*** EXTRACTED TEXT ***

- ...that Faiveley Transport supplied the pantographs for the record-setting runs of TGV trains in 1981 (running at 380 km/h or 240 mph), 1990 (513.3 km/h or 318.9 mph) and 2007 (574.8 km/h or 357.2 mph)?
- ...that EMD's G22 Series diesel-electric locomotives, which were first introduced in 1968 to replace the aging G12 model, were the first model series to have a low nose as a standard option as well as high nose?
- ...that the E3 Series Shinkansen trains were introduced in 1997 coinciding with the opening of the new Akita Shinkansen 'mini-shinkansen' line, a regular 1,067 mm (3 ft 6 in) narrow gauge line between Morioka and Akita, Japan, upgraded to 1,435 mm (4 ft 8+1⁄2 in) standard gauge?
- ...that George Troup, the official architect of New Zealand Railways, earned the nickname "Gingerbread George" for his design of the ornately decorated Dunedin Railway Station, which opened in 1906?
- ...that the ethics of digital manipulation in railway photography, which is sometimes employed in the photography of steam locomotives remove anachronistic objects from the scene in order to portray a more authentic setting, are debated amongst railway enthusiasts as the manipulation allows the creation of images that may appear to be other than their actual subjects?

*** EXCERPTED DATA ***

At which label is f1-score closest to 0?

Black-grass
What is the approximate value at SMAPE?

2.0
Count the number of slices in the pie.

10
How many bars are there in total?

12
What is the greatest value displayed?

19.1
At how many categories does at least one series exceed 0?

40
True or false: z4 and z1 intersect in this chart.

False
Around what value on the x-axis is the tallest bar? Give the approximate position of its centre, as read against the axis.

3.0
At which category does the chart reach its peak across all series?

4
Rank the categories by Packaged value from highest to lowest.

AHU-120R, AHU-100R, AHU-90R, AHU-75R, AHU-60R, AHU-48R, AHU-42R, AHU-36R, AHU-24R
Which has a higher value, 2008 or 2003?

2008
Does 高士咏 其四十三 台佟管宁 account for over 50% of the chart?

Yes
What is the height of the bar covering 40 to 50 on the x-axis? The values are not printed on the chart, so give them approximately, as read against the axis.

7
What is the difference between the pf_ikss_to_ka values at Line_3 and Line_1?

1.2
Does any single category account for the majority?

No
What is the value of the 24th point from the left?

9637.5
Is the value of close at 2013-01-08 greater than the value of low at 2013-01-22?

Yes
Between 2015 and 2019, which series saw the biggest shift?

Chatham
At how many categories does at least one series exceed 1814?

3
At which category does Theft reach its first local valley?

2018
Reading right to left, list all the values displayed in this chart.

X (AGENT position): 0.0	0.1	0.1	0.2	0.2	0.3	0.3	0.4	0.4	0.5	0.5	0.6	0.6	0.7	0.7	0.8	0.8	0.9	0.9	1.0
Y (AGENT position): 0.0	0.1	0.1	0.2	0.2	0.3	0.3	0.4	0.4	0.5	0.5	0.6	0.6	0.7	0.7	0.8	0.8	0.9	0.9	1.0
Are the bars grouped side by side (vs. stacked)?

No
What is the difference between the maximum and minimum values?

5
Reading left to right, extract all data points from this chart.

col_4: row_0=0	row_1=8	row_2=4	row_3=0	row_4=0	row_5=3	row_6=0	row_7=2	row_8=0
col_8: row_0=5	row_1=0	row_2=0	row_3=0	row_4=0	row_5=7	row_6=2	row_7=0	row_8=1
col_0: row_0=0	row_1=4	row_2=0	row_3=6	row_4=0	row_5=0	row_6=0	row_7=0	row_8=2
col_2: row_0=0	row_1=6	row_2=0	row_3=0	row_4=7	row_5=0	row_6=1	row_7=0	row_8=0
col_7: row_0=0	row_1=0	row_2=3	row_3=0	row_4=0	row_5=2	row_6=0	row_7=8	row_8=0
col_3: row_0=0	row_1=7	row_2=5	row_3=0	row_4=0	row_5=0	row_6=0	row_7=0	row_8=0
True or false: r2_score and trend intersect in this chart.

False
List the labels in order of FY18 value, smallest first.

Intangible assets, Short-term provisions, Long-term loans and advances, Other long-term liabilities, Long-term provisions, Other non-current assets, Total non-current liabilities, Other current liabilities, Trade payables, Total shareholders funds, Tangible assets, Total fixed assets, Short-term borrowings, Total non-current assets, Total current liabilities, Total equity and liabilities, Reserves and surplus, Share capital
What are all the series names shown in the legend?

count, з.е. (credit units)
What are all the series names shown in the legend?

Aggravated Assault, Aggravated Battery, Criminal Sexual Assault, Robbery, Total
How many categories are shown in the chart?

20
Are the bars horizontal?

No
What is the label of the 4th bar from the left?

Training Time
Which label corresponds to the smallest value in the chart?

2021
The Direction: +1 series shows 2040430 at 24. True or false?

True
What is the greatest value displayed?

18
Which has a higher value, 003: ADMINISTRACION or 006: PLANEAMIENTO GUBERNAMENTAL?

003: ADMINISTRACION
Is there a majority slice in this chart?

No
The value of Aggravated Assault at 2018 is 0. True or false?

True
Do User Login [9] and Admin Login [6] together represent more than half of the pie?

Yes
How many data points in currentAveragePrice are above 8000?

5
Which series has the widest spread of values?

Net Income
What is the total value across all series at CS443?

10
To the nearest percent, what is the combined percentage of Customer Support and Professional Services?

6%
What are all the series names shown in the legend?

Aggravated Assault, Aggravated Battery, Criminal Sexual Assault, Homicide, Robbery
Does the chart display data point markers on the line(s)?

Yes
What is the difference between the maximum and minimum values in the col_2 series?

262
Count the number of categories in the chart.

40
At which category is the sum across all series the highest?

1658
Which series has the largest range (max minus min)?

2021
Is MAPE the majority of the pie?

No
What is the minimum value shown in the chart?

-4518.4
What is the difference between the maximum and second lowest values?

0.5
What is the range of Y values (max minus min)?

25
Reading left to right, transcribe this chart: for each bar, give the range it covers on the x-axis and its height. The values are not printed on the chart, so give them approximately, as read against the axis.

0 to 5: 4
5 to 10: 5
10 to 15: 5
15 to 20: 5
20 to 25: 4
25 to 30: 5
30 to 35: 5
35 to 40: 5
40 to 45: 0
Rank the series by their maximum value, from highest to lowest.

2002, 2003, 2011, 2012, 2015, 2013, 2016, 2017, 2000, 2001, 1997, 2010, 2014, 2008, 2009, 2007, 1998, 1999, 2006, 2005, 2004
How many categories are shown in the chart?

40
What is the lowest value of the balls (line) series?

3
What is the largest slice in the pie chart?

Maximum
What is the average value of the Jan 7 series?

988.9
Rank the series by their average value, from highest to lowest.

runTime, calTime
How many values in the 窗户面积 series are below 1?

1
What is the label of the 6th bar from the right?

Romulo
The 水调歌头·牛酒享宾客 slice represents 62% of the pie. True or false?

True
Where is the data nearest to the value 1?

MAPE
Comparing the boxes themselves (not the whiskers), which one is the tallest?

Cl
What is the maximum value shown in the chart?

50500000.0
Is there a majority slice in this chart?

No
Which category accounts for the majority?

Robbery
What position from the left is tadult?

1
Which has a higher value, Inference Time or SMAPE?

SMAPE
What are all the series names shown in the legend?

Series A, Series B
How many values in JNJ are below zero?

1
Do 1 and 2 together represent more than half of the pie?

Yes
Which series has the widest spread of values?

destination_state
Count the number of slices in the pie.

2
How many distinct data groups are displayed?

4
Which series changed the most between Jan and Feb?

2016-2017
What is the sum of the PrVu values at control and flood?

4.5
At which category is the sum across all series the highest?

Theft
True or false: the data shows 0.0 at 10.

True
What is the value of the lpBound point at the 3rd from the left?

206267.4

***

[WORK INSTRUCTION 1]: Return, word for word, the part of the railway trivia that opens with the words containing "- ...that EMD's" and closes with "as high nose?".
[WORK INSTRUCTION 2]: List every year mentioned in the railway trivia.
[WORK INSTRUCTION 3]: According to the railway trivia, what nickname did George Troup earn?

[EXERCISE RESPONSE 1]:
- ...that EMD's G22 Series diesel-electric locomotives, which were first introduced in 1968 to replace the aging G12 model, were the first model series to have a low nose as a standard option as well as high nose?

[EXERCISE RESPONSE 2]: 1981, 1990, 2007, 1968, 1997, 1906

[EXERCISE RESPONSE 3]: "Gingerbread George"